The reaction mixtures contained 1 μL of cDNA, 10 μL of Maxima ® SYBR Green/ROX qPCR Master Mix (2X) (Fermentas, Canada), 0.7 μM of each primer and nuclease-free water to the final volume of 20 μL The reactions were performed in Applied Biosystems 7500 Real Time PCR System (Applied Biosystems, Foster City, CA, USA) with the following program: 50 °C for 2 min, 95 °C for 10 min, and 40 cycles of 95 °C for 15 s followed by annealing and synthesis at 60 °C for 1 min. Following the PCR, a melting curve analysis was performed, which confirmed that the signal corresponded to a single PCR product. The data were analyzed using the 2−ΔΔCT method. The cycle threshold values for the triplicate PCRs of each RNA sample were averaged, and then the values were calculated using the ACT1 gene which was chosen as reference housekeeping gene [99].

Before the relative expression analyses, the efficiency of the amplifications were performed, then experiments were conducted in triplicate with three independent experiments for each primer and sample. Statistical analysis was performed using ANOVA test followed by Turkey’s post-test. The analyses and the graphs construction were conducted in GraphPad Prism5 software (GraphPad Software Inc., La Jolla, CA, USA).

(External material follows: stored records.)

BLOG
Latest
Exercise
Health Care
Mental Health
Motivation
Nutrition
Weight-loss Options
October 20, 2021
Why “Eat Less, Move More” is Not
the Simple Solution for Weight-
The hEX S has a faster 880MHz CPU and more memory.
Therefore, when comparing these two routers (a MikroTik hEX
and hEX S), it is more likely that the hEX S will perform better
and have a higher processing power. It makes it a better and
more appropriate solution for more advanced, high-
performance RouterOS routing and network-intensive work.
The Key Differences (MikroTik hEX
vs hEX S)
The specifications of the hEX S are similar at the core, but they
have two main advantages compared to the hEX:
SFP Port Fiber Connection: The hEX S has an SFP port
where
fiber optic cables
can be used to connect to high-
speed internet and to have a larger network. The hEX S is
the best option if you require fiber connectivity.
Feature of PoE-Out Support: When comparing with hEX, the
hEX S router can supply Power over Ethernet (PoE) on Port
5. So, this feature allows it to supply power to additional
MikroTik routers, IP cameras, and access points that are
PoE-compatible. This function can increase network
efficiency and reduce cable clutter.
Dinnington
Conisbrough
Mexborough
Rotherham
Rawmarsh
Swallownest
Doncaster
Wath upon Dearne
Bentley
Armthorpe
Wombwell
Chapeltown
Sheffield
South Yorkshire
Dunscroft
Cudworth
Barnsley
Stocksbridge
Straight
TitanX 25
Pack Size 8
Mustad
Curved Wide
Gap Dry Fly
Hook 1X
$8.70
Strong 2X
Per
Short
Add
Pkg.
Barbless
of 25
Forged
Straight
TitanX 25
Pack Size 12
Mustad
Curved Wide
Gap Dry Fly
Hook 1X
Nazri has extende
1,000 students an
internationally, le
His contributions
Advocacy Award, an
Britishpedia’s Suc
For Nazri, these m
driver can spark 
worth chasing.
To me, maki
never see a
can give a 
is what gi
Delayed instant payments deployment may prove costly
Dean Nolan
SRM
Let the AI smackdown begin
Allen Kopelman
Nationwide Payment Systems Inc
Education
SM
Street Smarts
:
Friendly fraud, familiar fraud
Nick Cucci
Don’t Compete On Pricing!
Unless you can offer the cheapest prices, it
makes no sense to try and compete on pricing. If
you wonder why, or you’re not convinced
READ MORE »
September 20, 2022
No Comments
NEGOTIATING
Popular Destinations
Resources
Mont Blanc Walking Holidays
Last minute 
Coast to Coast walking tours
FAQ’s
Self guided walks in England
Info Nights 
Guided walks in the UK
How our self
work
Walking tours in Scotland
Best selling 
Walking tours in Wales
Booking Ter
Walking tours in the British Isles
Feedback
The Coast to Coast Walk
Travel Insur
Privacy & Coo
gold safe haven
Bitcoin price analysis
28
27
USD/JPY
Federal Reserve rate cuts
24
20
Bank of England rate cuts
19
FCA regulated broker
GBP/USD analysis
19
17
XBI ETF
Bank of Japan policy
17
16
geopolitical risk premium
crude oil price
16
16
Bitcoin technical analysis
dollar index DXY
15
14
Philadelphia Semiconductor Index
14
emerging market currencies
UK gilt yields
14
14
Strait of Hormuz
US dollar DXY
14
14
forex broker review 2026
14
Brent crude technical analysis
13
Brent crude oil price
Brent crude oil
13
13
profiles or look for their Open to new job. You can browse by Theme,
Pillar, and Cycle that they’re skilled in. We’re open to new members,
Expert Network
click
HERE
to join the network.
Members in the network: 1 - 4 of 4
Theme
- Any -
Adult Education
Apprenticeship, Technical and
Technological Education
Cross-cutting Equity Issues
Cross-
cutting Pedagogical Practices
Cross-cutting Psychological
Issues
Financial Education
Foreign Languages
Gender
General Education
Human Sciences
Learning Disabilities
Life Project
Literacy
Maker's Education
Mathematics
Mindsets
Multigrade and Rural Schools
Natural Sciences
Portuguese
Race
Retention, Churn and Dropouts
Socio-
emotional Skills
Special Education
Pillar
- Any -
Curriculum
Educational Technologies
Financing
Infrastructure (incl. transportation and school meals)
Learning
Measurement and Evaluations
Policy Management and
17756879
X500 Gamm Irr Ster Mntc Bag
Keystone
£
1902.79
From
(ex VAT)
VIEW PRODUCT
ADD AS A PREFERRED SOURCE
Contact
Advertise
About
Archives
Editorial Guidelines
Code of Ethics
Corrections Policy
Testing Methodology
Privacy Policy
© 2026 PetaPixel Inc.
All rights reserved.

The adhesion assay was performed according to Younes et al. [100] with some modifications. Saccharomyces cerevisiae transformants were grown in SD-URA medium containing 2 % raffinose overnight at 30 °C/150 rpm and then transferred to induction medium (SD-URA with 2 % galactose) and incubated for 4 hours under the same conditions described above.

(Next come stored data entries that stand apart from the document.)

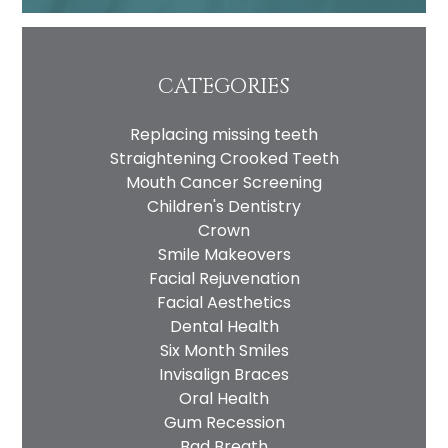
Privacy
I consent to my data being used
Consent
in accordance to the
Privacy
Policy
CATEGORIES
Marketing
I consent to my personal data
Consent
being collected and stored for
Replacing missing teeth
the purpose of marketing
Straightening Crooked Teeth
communications.
Mouth Cancer Screening
Recaptcha
Children's Dentistry
Crown
Smile Makeovers
Facial Rejuvenation
Facial Aesthetics
Dental Health
Six Month Smiles
Invisalign Braces
Oral Health
Gum Recession
Bad Breath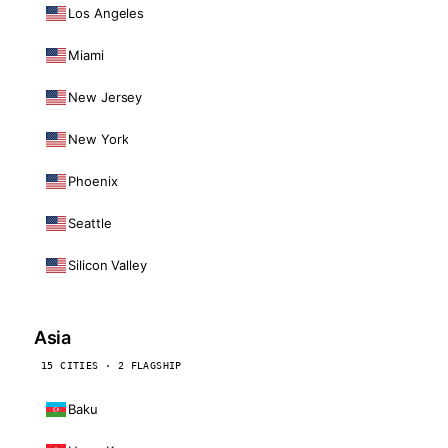
Los Angeles
Miami
New Jersey
New York
Phoenix
Seattle
Silicon Valley
Asia
15 CITIES · 2 FLAGSHIP
Baku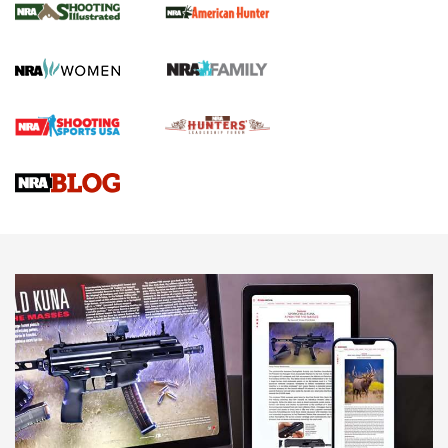
GUN REVIEW
,
HENRY H1 X MODEL .22 LR
,
.22 LEVER-ACTION RIFLE
Gun Review | Robinson Armament XCR-L Standard Tactical
Rifle | An Official Journal Of The NRA
Gun Review | Rost Martin RM1C | An Official Journal Of The
NRA
NRA Women | Review: Henry H1 X Model .22 LR Lever-
Action
NEWS
NEWS
MORE NRA AMERICA'S
MORE INTERESTS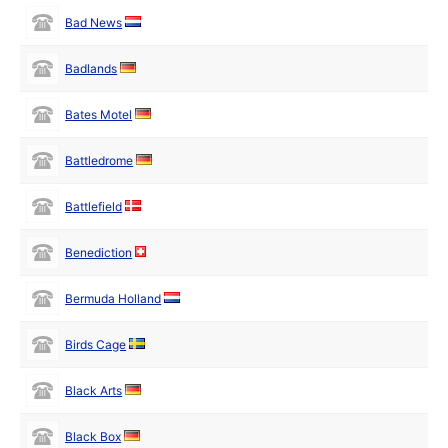
Bad News
Badlands
Bates Motel
Battledrome
Battlefield
Benediction
Bermuda Holland
Birds Cage
Black Arts
Black Box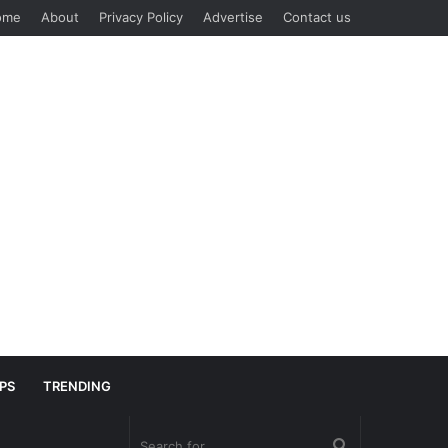
ome
About
Privacy Policy
Advertise
Contact us
IPS
TRENDING
Search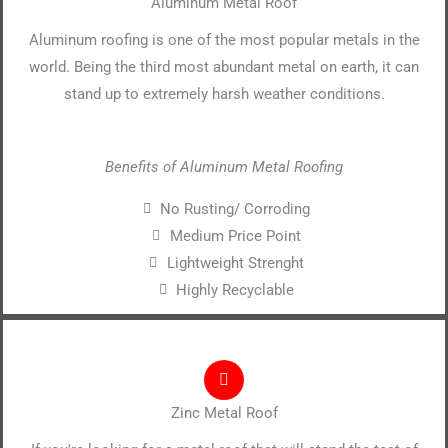
Aluminum Metal Roof
Aluminum roofing is one of the most popular metals in the
world. Being the third most abundant metal on earth, it can
stand up to extremely harsh weather conditions.
Benefits of Aluminum Metal Roofing
No Rusting/ Corroding
Medium Price Point
Lightweight Strenght
Highly Recyclable
Zinc Metal Roof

In 24-well plates, pneumocytes (ATCC A549) were plated with HAM-F12 medium supplemented with fetal bovine serum and incubated at 36.5 °C, 5 % CO2 until monolayer formation. Then, the cells were washed three times, and new medium was added. In each well, 300 μL of each inoculum was added to a final concentration of 1×104 yeast cells/mL.

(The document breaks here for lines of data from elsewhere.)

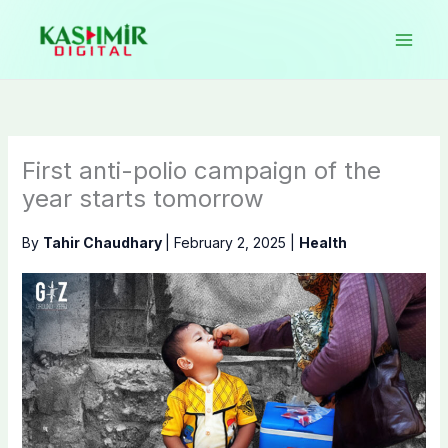
Skip
to
content
First anti-polio campaign of the
year starts tomorrow
By
Tahir Chaudhary
|
February 2, 2025
|
Health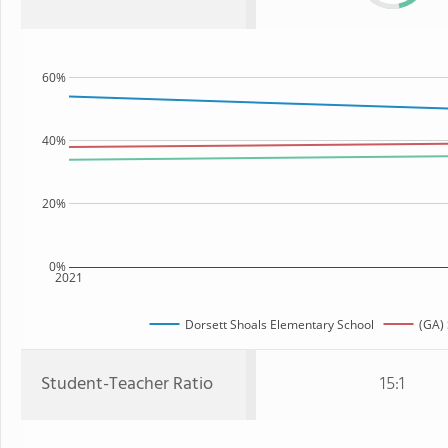
60%
40%
20%
0%
2021
Dorsett Shoals Elementary School
(GA) 
Student-Teacher Ratio
15:1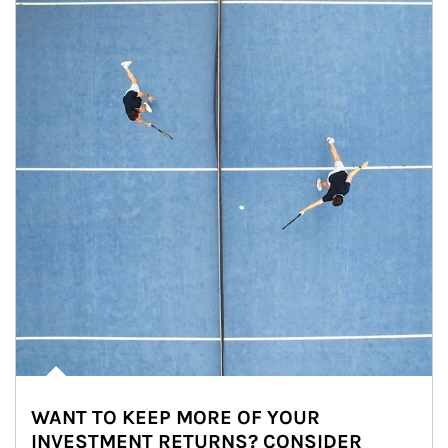
WANT TO KEEP MORE OF YOUR
INVESTMENT RETURNS? CONSIDER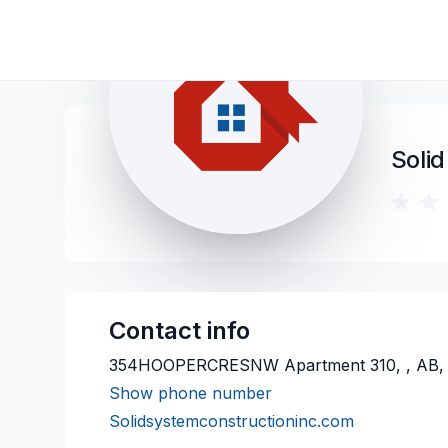
Solid
Contact info
354HOOPERCRESNW Apartment 310, , AB,
Show phone number
Solidsystemconstructioninc.com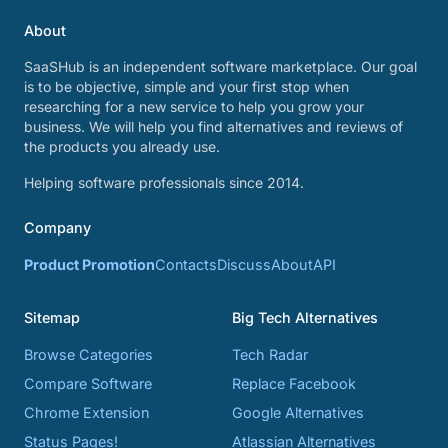
About
SaaSHub is an independent software marketplace. Our goal
is to be objective, simple and your first stop when
researching for a new service to help you grow your
business. We will help you find alternatives and reviews of
the products you already use.
Helping software professionals since 2014.
Company
Product Promotion
Contacts
Discuss
About
API
Sitemap
Big Tech Alternatives
Browse Categories
Tech Radar
Compare Software
Replace Facebook
Chrome Extension
Google Alternatives
Status Pages!
Atlassian Alternatives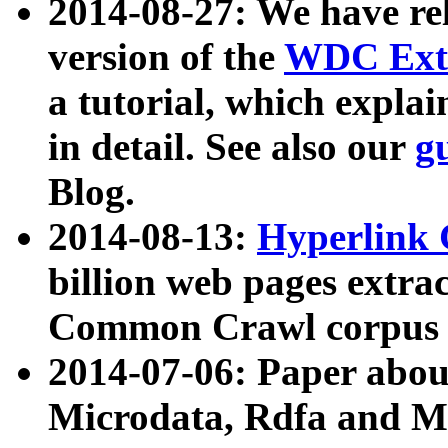
2014-08-27: We have rel
version of the
WDC Extr
a tutorial, which expla
in detail. See also our
g
Blog.
2014-08-13:
Hyperlink 
billion web pages extra
Common Crawl corpus a
2014-07-06: Paper ab
Microdata, Rdfa and Mi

The plates were incubated for 30 min at 36.5 °C/5%CO2. After this period, they were washed to remove non adherent yeast cells. The epithelial cells were lysed with 100 μL of cold water and plated in YEPD medium incubated for 36 h/30 °C. The colony count was performed, and the adhesion rate was expressed as the percentage of adhered cells in relation to control plates.

The experiments were carried out in triplicate with three independent experiments and statistical analysis was performed using an ANOVA test with a Tukey’s post-test. The analyses and the graphs were conducted in GraphPad Prism5 software (GraphPad Software Inc., La Jolla, CA, USA).